───── Records
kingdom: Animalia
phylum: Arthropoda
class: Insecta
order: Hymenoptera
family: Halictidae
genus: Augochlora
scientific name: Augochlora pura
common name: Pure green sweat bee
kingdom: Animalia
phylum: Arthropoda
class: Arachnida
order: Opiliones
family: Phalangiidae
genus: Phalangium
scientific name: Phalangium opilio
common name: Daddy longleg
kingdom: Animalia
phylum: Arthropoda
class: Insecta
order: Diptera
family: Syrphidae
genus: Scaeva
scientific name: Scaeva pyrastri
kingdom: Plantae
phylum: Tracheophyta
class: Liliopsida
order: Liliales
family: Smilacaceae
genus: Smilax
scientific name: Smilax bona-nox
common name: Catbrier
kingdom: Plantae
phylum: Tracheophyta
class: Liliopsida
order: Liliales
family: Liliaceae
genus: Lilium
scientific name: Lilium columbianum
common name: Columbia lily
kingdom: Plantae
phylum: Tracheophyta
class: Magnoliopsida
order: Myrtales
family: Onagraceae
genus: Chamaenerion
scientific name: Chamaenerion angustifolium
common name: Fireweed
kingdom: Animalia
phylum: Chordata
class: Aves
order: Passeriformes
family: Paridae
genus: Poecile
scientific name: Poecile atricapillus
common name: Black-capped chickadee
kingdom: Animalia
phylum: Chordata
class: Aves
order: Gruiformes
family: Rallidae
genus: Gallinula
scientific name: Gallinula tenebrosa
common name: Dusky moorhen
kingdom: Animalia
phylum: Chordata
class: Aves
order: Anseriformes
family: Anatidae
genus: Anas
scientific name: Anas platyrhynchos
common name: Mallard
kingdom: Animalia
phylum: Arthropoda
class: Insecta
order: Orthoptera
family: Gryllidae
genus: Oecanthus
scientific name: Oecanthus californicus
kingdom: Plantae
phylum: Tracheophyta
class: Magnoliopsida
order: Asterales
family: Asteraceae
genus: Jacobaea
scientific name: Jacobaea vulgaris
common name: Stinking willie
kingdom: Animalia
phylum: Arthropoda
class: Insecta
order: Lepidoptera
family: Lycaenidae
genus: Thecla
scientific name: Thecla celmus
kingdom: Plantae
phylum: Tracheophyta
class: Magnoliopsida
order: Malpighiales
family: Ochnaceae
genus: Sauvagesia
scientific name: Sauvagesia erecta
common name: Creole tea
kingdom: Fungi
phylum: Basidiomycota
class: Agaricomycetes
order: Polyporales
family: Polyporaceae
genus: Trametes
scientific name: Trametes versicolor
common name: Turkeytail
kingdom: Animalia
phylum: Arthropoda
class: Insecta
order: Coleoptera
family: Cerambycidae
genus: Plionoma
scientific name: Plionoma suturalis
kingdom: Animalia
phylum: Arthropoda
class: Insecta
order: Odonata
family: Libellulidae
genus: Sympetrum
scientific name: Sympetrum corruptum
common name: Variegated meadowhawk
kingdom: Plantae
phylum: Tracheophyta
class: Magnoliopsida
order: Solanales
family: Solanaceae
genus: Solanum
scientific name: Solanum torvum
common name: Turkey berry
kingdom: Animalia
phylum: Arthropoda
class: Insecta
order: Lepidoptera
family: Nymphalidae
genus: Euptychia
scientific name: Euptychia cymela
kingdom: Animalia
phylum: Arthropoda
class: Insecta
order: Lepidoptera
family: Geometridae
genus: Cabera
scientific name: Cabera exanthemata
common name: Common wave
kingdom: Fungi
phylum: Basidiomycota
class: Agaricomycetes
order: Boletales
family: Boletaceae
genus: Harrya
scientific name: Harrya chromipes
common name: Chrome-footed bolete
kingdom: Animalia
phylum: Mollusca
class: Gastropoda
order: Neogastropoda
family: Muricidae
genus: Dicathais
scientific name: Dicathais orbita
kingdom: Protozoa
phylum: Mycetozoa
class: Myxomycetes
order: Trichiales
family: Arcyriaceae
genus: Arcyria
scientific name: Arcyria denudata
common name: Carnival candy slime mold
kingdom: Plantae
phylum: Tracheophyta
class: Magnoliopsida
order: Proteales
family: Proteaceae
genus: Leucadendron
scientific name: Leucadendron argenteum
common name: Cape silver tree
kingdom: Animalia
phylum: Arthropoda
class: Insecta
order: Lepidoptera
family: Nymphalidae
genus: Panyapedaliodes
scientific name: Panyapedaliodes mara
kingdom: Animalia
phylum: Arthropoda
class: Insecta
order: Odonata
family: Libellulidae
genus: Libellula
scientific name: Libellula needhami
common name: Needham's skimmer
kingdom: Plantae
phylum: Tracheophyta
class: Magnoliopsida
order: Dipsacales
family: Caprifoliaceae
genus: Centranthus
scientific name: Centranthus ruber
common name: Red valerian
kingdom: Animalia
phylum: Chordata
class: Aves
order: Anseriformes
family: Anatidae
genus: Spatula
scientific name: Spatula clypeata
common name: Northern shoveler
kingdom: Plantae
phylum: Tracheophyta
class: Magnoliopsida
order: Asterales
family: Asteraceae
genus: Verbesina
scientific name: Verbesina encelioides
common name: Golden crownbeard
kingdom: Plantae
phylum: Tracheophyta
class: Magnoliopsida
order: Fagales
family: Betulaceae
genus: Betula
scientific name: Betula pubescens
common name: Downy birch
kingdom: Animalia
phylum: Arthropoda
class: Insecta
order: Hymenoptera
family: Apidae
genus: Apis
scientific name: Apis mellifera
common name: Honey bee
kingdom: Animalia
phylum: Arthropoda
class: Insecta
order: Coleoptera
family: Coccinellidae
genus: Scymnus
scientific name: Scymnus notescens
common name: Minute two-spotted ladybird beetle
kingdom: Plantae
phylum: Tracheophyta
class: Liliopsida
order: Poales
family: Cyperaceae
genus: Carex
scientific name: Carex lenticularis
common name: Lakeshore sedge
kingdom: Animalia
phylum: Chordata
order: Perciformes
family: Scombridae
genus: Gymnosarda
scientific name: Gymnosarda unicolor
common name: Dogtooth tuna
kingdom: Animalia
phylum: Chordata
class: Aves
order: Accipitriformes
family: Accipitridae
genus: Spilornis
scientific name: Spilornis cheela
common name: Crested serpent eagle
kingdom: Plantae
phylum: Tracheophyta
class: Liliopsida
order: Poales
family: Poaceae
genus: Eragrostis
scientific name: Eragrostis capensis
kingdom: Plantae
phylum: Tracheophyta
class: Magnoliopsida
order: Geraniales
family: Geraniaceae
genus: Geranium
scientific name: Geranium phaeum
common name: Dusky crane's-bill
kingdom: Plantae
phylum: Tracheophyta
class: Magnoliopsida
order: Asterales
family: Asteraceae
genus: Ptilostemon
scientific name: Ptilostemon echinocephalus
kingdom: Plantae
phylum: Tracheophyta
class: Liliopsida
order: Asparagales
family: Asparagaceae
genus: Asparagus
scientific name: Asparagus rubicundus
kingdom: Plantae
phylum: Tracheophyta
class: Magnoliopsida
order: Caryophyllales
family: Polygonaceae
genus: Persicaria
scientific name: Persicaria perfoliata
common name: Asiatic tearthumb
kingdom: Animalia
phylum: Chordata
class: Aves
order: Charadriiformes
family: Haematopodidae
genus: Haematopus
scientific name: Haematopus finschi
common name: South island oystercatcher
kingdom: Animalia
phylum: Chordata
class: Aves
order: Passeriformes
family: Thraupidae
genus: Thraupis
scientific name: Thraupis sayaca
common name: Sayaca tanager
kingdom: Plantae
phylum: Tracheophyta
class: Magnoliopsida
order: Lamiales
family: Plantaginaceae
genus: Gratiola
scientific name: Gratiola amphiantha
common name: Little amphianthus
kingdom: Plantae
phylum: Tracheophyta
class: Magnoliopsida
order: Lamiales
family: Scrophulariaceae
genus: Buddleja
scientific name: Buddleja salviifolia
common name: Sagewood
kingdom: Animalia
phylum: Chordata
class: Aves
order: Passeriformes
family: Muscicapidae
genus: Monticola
──────────
Reproduce the lines of the records without any change, beginning with the line that contains "scientific name: Sauvagesia erecta" and ending with the line that contains "family: Cerambycidae", both included.

scientific name: Sauvagesia erecta
common name: Creole tea
kingdom: Fungi
phylum: Basidiomycota
class: Agaricomycetes
order: Polyporales
family: Polyporaceae
genus: Trametes
scientific name: Trametes versicolor
common name: Turkeytail
kingdom: Animalia
phylum: Arthropoda
class: Insecta
order: Coleoptera
family: Cerambycidae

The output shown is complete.